In June 2017, Tagayev signed a one-year contract with newly-promoted Azerbaijan Premier League team Səbail FK. Tagayev was released by Sabail FK at the end of the 2017–18 season.

===International===
Elman Tagaýew played for the Turkmenistan national under-23 football team at the 2010 Asian Games in Guangzhou.
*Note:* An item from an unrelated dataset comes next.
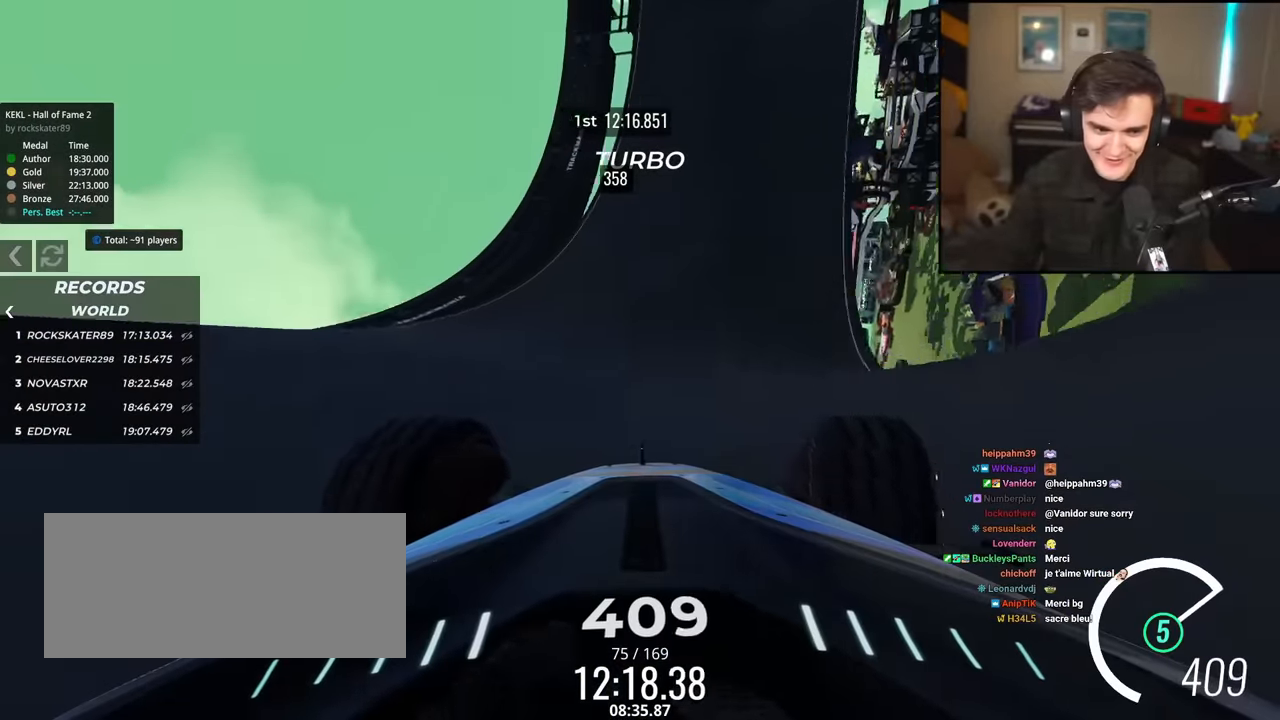
{"keys": ["right", "up"], "events": [[150, "right", "down"], [384, "right", "up"], [484, "right", "down"]]}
Tagaýew's first international goal came against Nepal in the 2012 AFC Challenge Cup group stage. As part of the national team of Turkmenistan, he became the finalist of the 2012 AFC Challenge Cup.

==Career statistics==
===Club===

Appearances and goals by club, season and competition
| Club | Season | League |  |  | National Cup |  | Continental |  | Other |  | Total |  |
| Division | Apps | Goals | Apps | Goals | Apps | Goals | Apps | Goals | Apps | Goals |
| AZAL | 2012–13 | Azerbaijan Premier League | 8 | 0 | 0 | 0 | – |  | – |  | 8 | 0 |
| Aşgabat | 2013 | Ýokary Liga |  |  |  |  | – |  | – |  |  |  |
| 2014 |  |  |  |  | – |  | – |  |  |  |
| Total |  |  |  |  |  | - | - | - | - |  |  |
| Altyn Asyr | 2014 | Ýokary Liga |  |  |  |  | – |  | – |  |  |  |
| 2015 |  |  |  |  | 0 | 0 | – |  |  |  |
| 2016 |  |  |  |  | 3 | 0 | – |  | 3 | 0 |
| Total |  |  |  |  |  | 3 | 0 | - | - | 3 | 0 |
| Andijon | 2016 | Uzbek League | 12 | 0 | 0 | 0 | – |  | – |  | 12 | 0 |
| Altyn Asyr | 2017 | Ýokary Liga |  |  |  |  | 1 | 0 | – |  | 1 | 0 |
| Səbail | 2017–18 | Azerbaijan Premier League | 25 | 2 | 2 | 1 | – |  | – |  | 9 | 2 |
| Career total |  |  | 45 | 2 | 2 | 1 | 4 | 0 | - | - | 51 | 3 |

===International===

Turkmenistan national team
| Year | Apps | Goals |
| 2012 | 4 | 1 |
| 2013 | 0 | 0 |
| 2014 | 0 | 0 |
| 2015 | 0 | 0 |
| 2016 | 2 | 0 |
| 2017 | 1 | 0 |
| 2018 | 0 | 0 |
| 2019 | 0 | 0 |
| 2020 | — |  |
| 2021 | 1 | 0 |
| 2022 | 2 | 0 |
| 2023 | 5 | 0 |
| 2024 | 2 | 0 |
| 2025 | 3 | 3 |
| Total | 23 | 4 |

Statistics accurate as of match played 18 November 2025

===International goals===

#: Date; Venue; Opponent; Score; Result; Competition
1.: 12 March 2012; Dasarath Rangasala Stadium, Kathmandu, Nepal; Nepal; 1–0; 3–0; 2012 AFC Challenge Cup
2.: 25 March 2025; National Stadium, Kaohsiung, Taiwan; Chinese Taipei; 2–1; 2027 AFC Asian Cup qualification
3.: 14 October 2025; Arkadag Stadium, Arkadag, Turkmenistan; Sri Lanka; 2–1
4.: 18 November 2025; Chinese Taipei; 2–1; 3–1

==Honours==
Turkmenistan
- AFC Challenge Cup runner-up: 2012

Individual
- Football Federation of Turkmenistan Footballer of the Year: 2021, 2024
- Ýokary Liga Top Goalscorer: 2021 (10 goals)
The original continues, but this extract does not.